While Peggy/Punzel loves her father, and while she comes to love things about the woods and she begins to forget her old life, she always has a real sense of danger. And while much of the danger is very real–she is afraid of water, for example, and cannot swim–she knows something else is off kilter. But she has only her Papa to rely upon, and so she makes what life she can.
It wasn’t until well after I had finished Our Endless Numbered Days that I began to associate it with another beautiful, yet also tragic and disturbing book, Bonnie Nadzam’s Lamb. In both books, a man abducts a girl (because yes, even though James is Peggy’s father, what he does is abduction, stealing her away from her life and other family) for incredibly complex reasons of his own and takes her away to a solitary place, where he feels in control, not just of the girl but of something bigger: life, maybe. And like David Lamb, Peggy is an unreliable narrator, not just because she is a child, but because she is in a sense broken forever by being taken away. No doubt about it, what happens to Peggy is clear-cut child abuse. For me, this was the most difficult thing about the book. I had very little empathy for James (although I did have a strange empathy for David Lamb, but I wonder if I would have had the story been told from the girl’s point of view). Aside from the abduction, even in real life, I have no patience for survivalist types. While so many readers (and movie fans) found Jon Krakauer’s Into the Wild tragic and romantic—promising young man yearns for more authentic way of life, so gives up all worldly possessions and hits the open road—I saw someone who was quite possibly mentally ill and breaking down. That’s also what the reader sees in James/Papa, no matter how Peggy presents him. And while he cares for as best he can, he is also prone to mood swings, and we know always what he has done to her—and to Ute.
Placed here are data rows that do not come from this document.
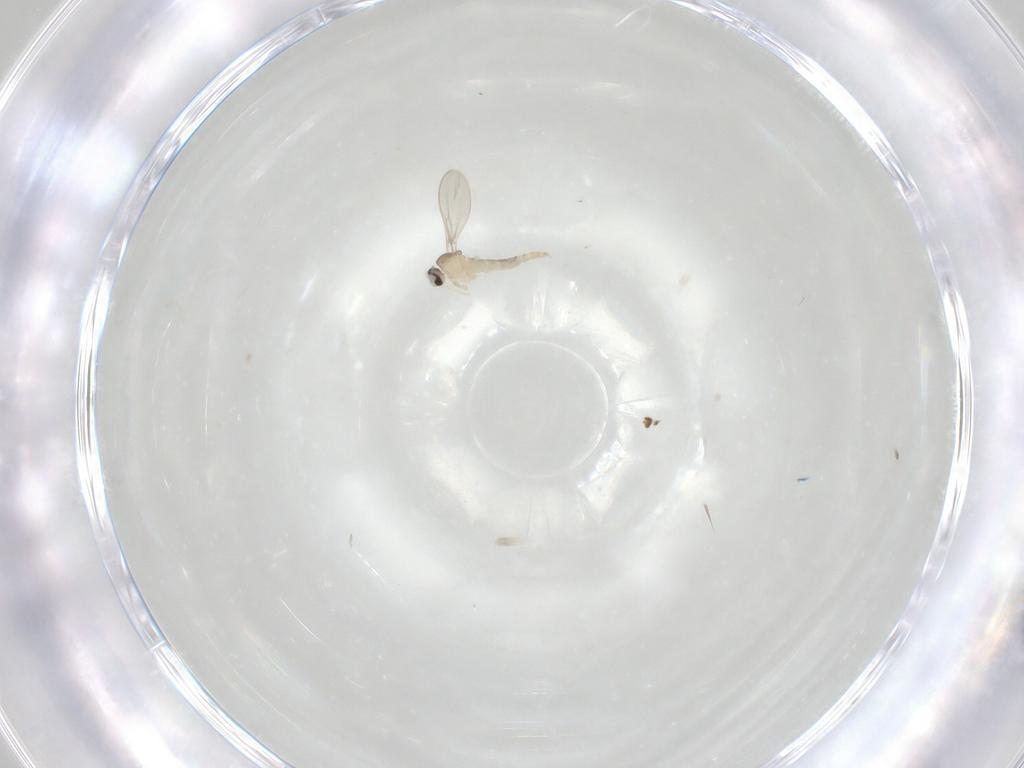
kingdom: Animalia
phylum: Arthropoda
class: Insecta
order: Diptera
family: Cecidomyiidae
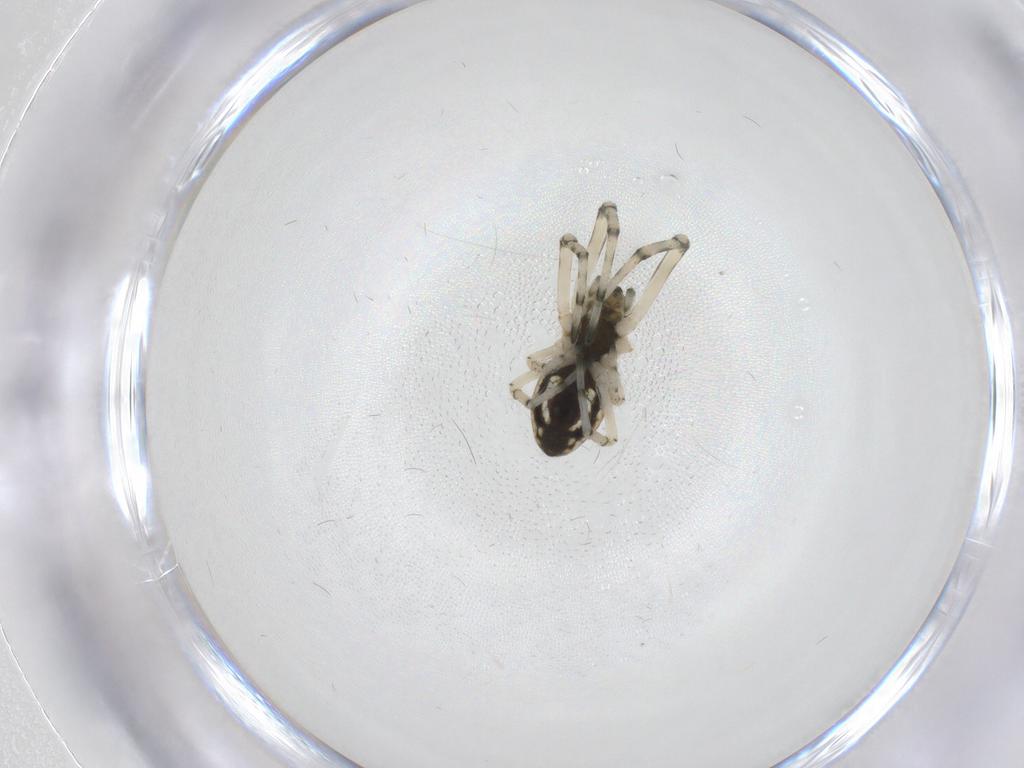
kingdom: Animalia
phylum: Arthropoda
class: Arachnida
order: Araneae
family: Tetragnathidae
Yet this is still Peggy’s story, and she must be allowed to tell it in her own way. We will never really know what she endured in the woods. It’s the beauty of Fuller’s writing that makes this book so difficult to put down. This novel is so remarkable for a debut, and the author was 47 when it was published, which just goes to show that not every talented, promising writer is under 25 (or 30). And on that note, let’s have some music.